Liberal urban mindset. The idea of living in a small town or in the country probably terrifies them.
They are just warning everyone away from Haiti because TIME is afraid the island will tip over or sink if too many people go there.
I’m amazed that this country didn’t make the grade. I guess the MSM would rather live in Europe or Asia, so I recommend that they follow their hearts and leave.
Did you notice how all the cities considered desirable were in socialist nations?
It’s all in the criteria and the weighting of them.
I remember when the “places rated” started for US cities, invariably favoring sunbelt cities due to economic opportunity, low cost of living, warm weather and low taxes. The northeast had a fit about it, and after a few years, the “places rated” rankings had done an about face, favoring leftist coastal cities in the northeast, New England and on the west coast, very few southeastern cities at all, and the few there were, were college towns.
The same is no doubt true of this.
RE: Im amazed that this country didnt make the grade. I guess the MSM would rather live in Europe or Asia, so I recommend that they follow their hearts and leave.
Several Cities in the US are in the top 50 with Honolulu at number 28 and San Francisco at #29 and Boston at #35.
Now, here’s their criteria:
Mercer evaluates local living conditions in more than 460 cities it surveys worldwide. We analyze living conditions according to 39 factors, grouped in 10 categories:
Political and social environment (political stability, crime, law enforcement)
Economic environment (currency exchange regulations, banking services)
Socio-cultural environment (censorship, limitations on personal freedom)
Medical and health considerations (medical supplies and services, infectious diseases, sewage, waste disposal, air pollution, etc.)
Schools and education (standard and availability of international schools)
Public services and transportation (electricity, water, public transportation, traffic congestion, etc.)
Recreation (restaurants, theatres, movie theatres, sports and leisure, etc.)
Consumer goods (availability of food/daily consumption items, cars, etc.)
Housing (rental housing, household appliances, furniture, maintenance services)
Natural environment (climate, record of natural disasters)
The scores attributed to each factor allow for city-to-city comparisons. The result is a quality-of-living index that compares relative differences between any two locations that we evaluate. For the indices to be used effectively, Mercer has created a grid that allows users to link the resulting index to a quality-of-living allowance amount by recommending a percentage value in relation to the index.
Boston made the list at #s 31 and 35. I would rank it at both one of the best and worst cities to live in 2012.
But hey, another billion dollars from US taxpayers should fix it. /s
RE: . I would rank it at both one of the best and worst cities to live in 2012.
Best in what way and worst in what way?
It’s a great city to walk, it has wonderful restaurants, a fantastic ball park (Fenway park), a great museum and is beautiful, yet it is so liberal, with a mayor who is anti-business and pro-union.
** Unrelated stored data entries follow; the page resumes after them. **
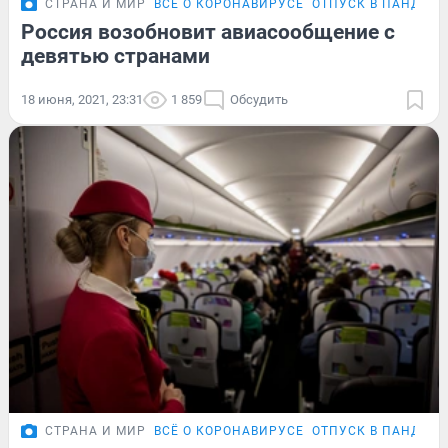
СТРАНА И МИР
ВСЁ О КОРОНАВИРУСЕ
ОТПУСК В ПАНДЕМ
Россия возобновит авиасообщение с
девятью странами
18 июня, 2021, 23:31
1 859
Обсудить
СТРАНА И МИР
ВСЁ О КОРОНАВИРУСЕ
ОТПУСК В ПАНДЕМ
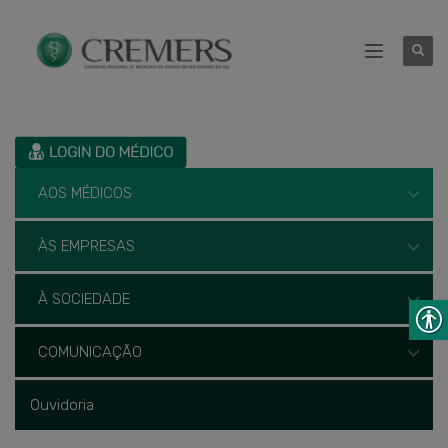
AOS MÉDICOS
ÀS EMPRESAS
À SOCIEDADE
COMUNICAÇÃO
Ouvidoria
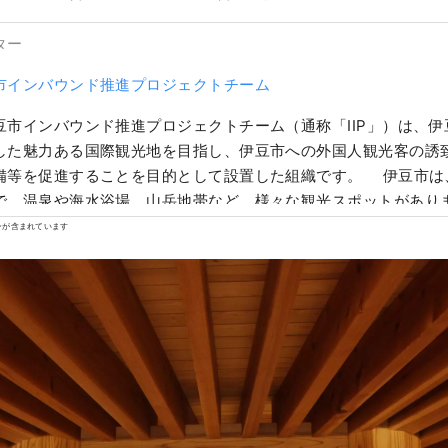
ター
市インバウンド推進プロジェクトチーム
市インバウンド推進プロジェクトチーム（通称「IIP」）は、伊
した魅力ある国際観光地を目指し、伊豆市への外国人観光客の誘
備等を促進することを目的として設置した組織です。 伊豆市は
で、温泉や海水浴場、山岳地帯など、様々な観光スポットがあり
電車で約２時間とアクセスが良く、日帰り観光や週末旅行にも最
ンが含まれています
バー画像に関する注意事項】 カバー画像は、伊豆市を彩る写真コ
す。 撮影者：尾島 裕樹 作品名：「小雪（しょうせつ）を彩る」
用及び複製を禁止します。 カバー画像の利用については、伊豆市
確認ください。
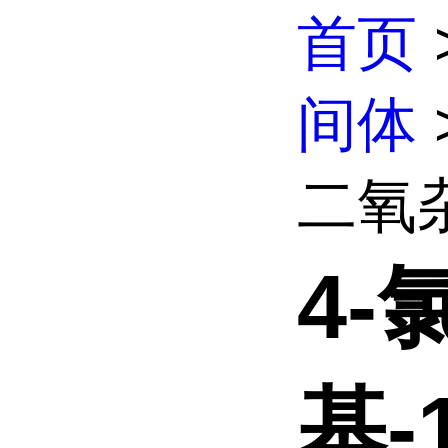
首页
间体
二氧杂
4-
基-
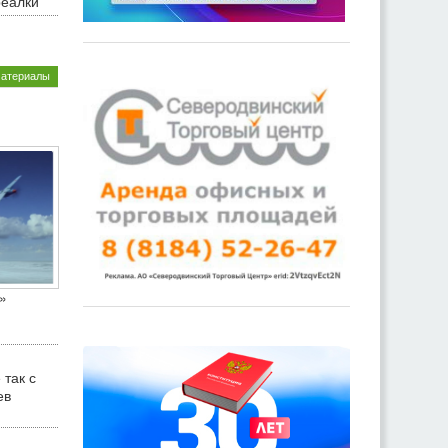
реалки
материалы
»
 так с
ев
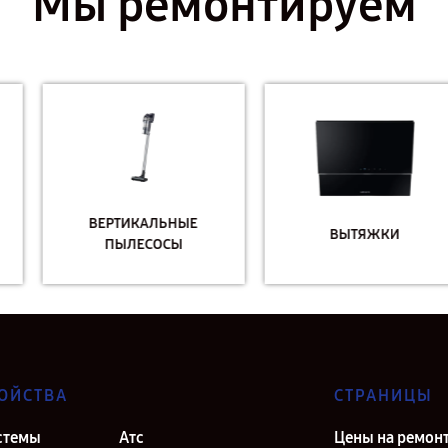
Мы ремонтируем
ВЕРТИКАЛЬНЫЕ
ВЫТЯЖКИ
ПЫЛЕСОСЫ
ОЙСТВА
СТРАНИЦЫ
стемы
Атс
Цены на ремон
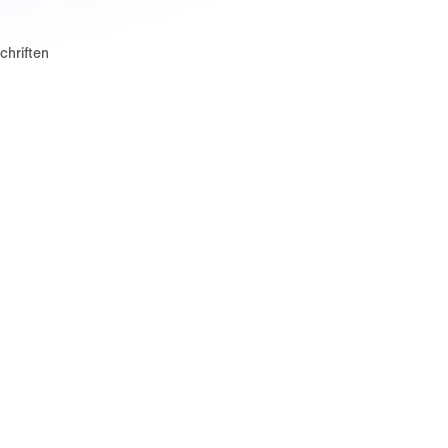
chriften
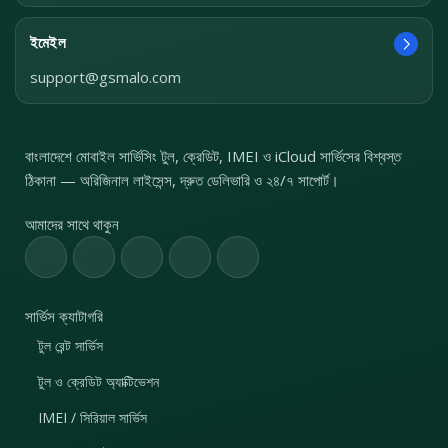
ইমেইল
support@gsmalo.com
বাংলাদেশে মোবাইল সার্ভিসিং টুল, ক্রেডিট, IMEI ও iCloud সার্ভিসের বিশ্বস্ত
ঠিকানা — অরিজিনাল লাইসেন্স, দ্রুত ডেলিভারি ও ২৪/৭ সাপোর্ট।
আমাদের সাথে থাকুন
সার্ভিস ক্যাটাগরি
টুল রেন্ট সার্ভিস
টুল ও ক্রেডিট অ্যাক্টিভেশন
IMEI / সিরিয়াল সার্ভিস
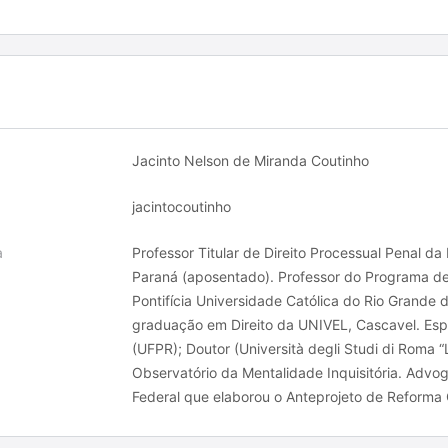
Jacinto Nelson de Miranda Coutinho
jacintocoutinho
a
Professor Titular de Direito Processual Penal d
Paraná (aposentado). Professor do Programa d
Pontifícia Universidade Católica do Rio Grande
graduação em Direito da UNIVEL, Cascavel. Espec
(UFPR); Doutor (Università degli Studi di Roma 
Observatório da Mentalidade Inquisitória. Adv
Federal que elaborou o Anteprojeto de Reforma 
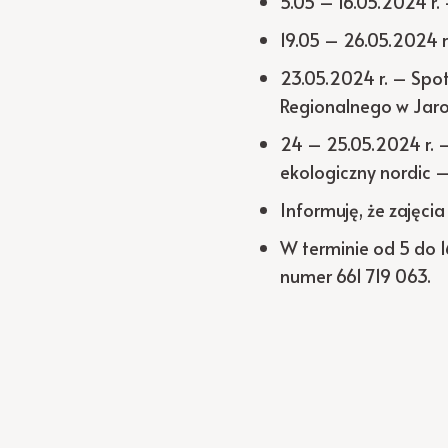
5.05 – 16.05.2024 r.
19.05 – 26.05.2024 r
23.05.2024 r. – Spo
Regionalnego w Jaro
24 – 25.05.2024 r. –
ekologiczny nordic –
Informuję, że zajęci
W terminie od 5 do 
numer 661 719 063.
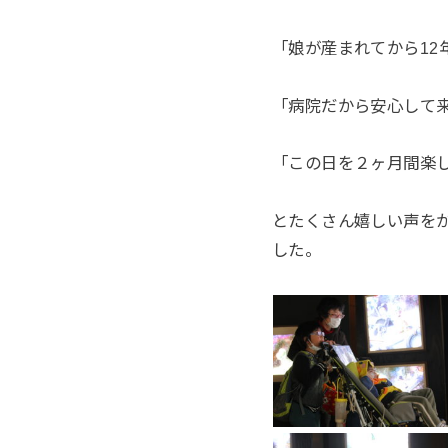
「娘が産まれてから12
「病院だから安心して
「この日を２ヶ月間楽
とたくさん嬉しい声を
した。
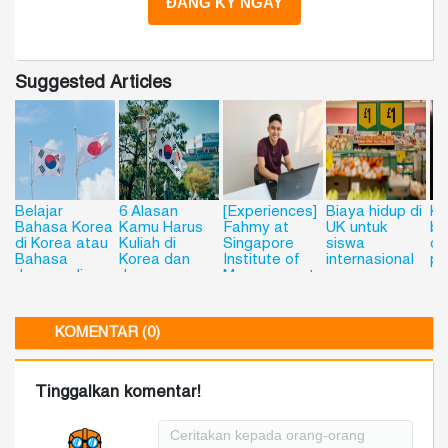
Suggested Articles
Belajar
6 Alasan
[Experiences]
Biaya hidup di
Ku
Bahasa Korea
Kamu Harus
Fahmy at
UK untuk
be
di Korea atau
Kuliah di
Singapore
siswa
de
Bahasa
Korea dan
Institute of
internasional
pe
Jepang di
Jepang
Management
Jepang? Kini
(SIM),
Bisa dengan
Singapore
Flying Chalks!
KOMENTAR (0)
Tinggalkan komentar!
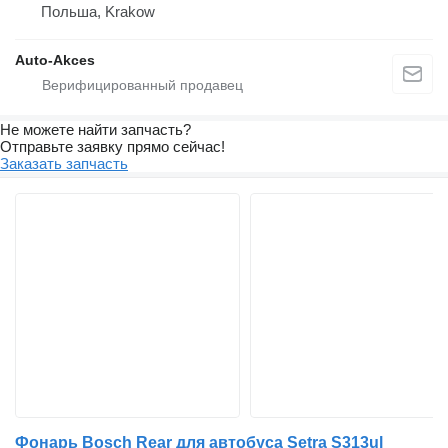
Польша, Krakow
Auto-Akces
Не можете найти запчасть?
Отправьте заявку прямо сейчас!
Заказать запчасть
Фонарь Bosch Rear для автобуса Setra S313ul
Entering the city via Memorial Drive, past MIT, over the “salt and pepper shaker” bridge and into the back bay is spectacular. The north end is fabulous, with restaurants, churches, Paul Revere’s house, cafes and bars.
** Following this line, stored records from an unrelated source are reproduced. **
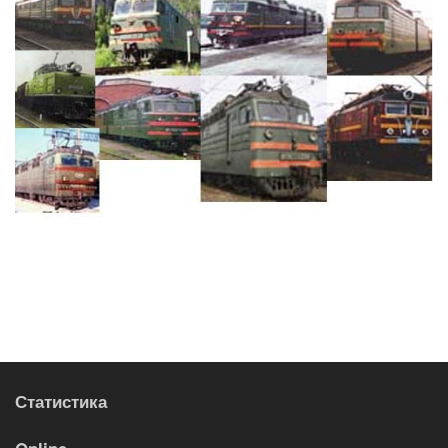
Статистика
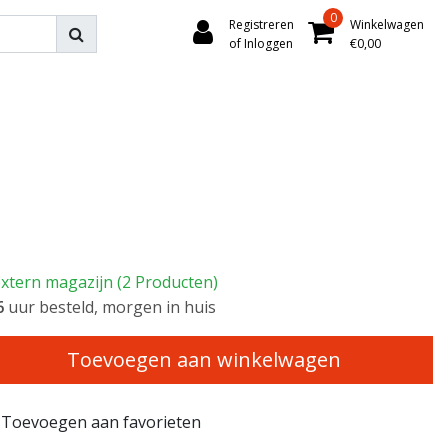
0
Registreren
Winkelwagen
of Inloggen
€0,00
xtern magazijn (2 Producten)
5
uur besteld, morgen in huis
Toevoegen aan winkelwagen
Toevoegen aan favorieten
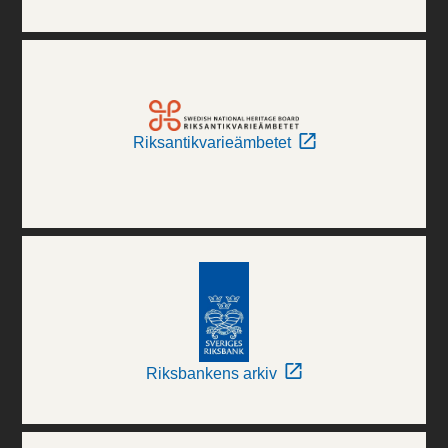
Riksantikvarieämbetet
Riksbankens arkiv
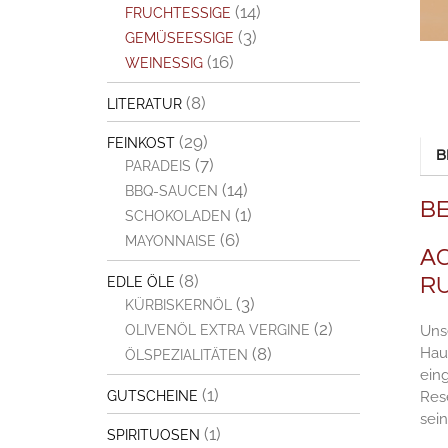
(14)
FRUCHTESSIGE
(3)
GEMÜSEESSIGE
(16)
WEINESSIG
(8)
LITERATUR
(29)
FEINKOST
B
(7)
PARADEIS
(14)
BBQ-SAUCEN
B
(1)
SCHOKOLADEN
(6)
MAYONNAISE
AC
(8)
R
EDLE ÖLE
(3)
KÜRBISKERNÖL
(2)
Uns
OLIVENÖL EXTRA VERGINE
Haus
(8)
ÖLSPEZIALITÄTEN
ein
(1)
Rese
GUTSCHEINE
sein
(1)
SPIRITUOSEN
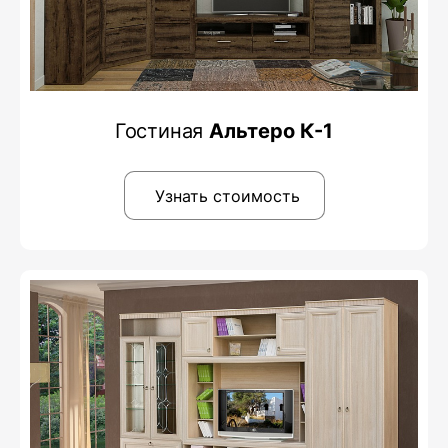
Гостиная
Альтеро К-1
Узнать стоимость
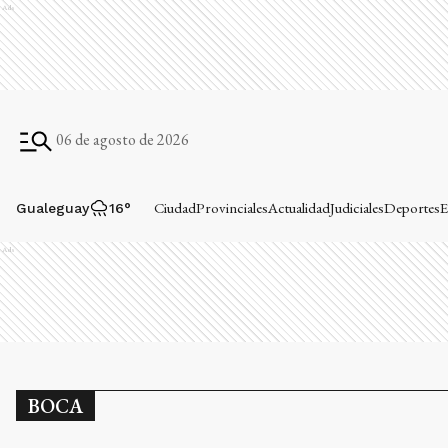
Ads
06 de agosto de 2026
Ciudad
Provinciales
Actualidad
Judiciales
Deportes
E
Gualeguay
16
°
Ads
BOCA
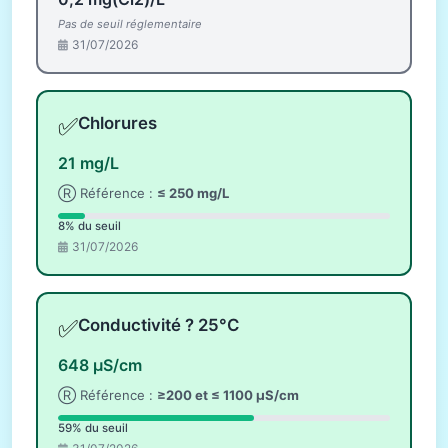
Pas de seuil réglementaire
31/07/2026
✅
Chlorures
21 mg/L
Ⓡ Référence :
≤ 250 mg/L
8% du seuil
31/07/2026
✅
Conductivité ? 25°C
648 µS/cm
Ⓡ Référence :
≥200 et ≤ 1100 µS/cm
59% du seuil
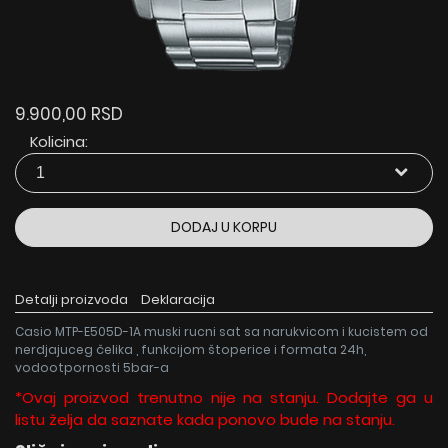
9.900,00 RSD
Kolicina:
DODAJ U KORPU
Detalji proizvoda
Deklaracija
Casio MTP-E505D-1A muski rucni sat sa narukvicom i kucistem od
nerdjajuceg čelika , funkcijom štoperice i formata 24h,
vodootpornosti 5bar-a
*Ovaj proizvod trenutno nije na stanju. Dodajte ga u
listu želja da saznate kada ponovo bude na stanju.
I wonder where Detroit ranks.
RE: yet it is so liberal, with a mayor who is anti-business and pro-union.
So, how does a city that is so liberal become a great city to live in? Is this the case of one man’s health being another man’s heaven?
Because it is a city with mixed blessings. You may not agree, and that is fine.
The USA is a Socialist nation.
It's all a question of degree.
US cities have been destroyed by the Democrats, welfare and feral blacks that make them violent, unliveable sewers...
Now our overlord and 'savior', Obozo will do to the nation what his posse did to Detroit.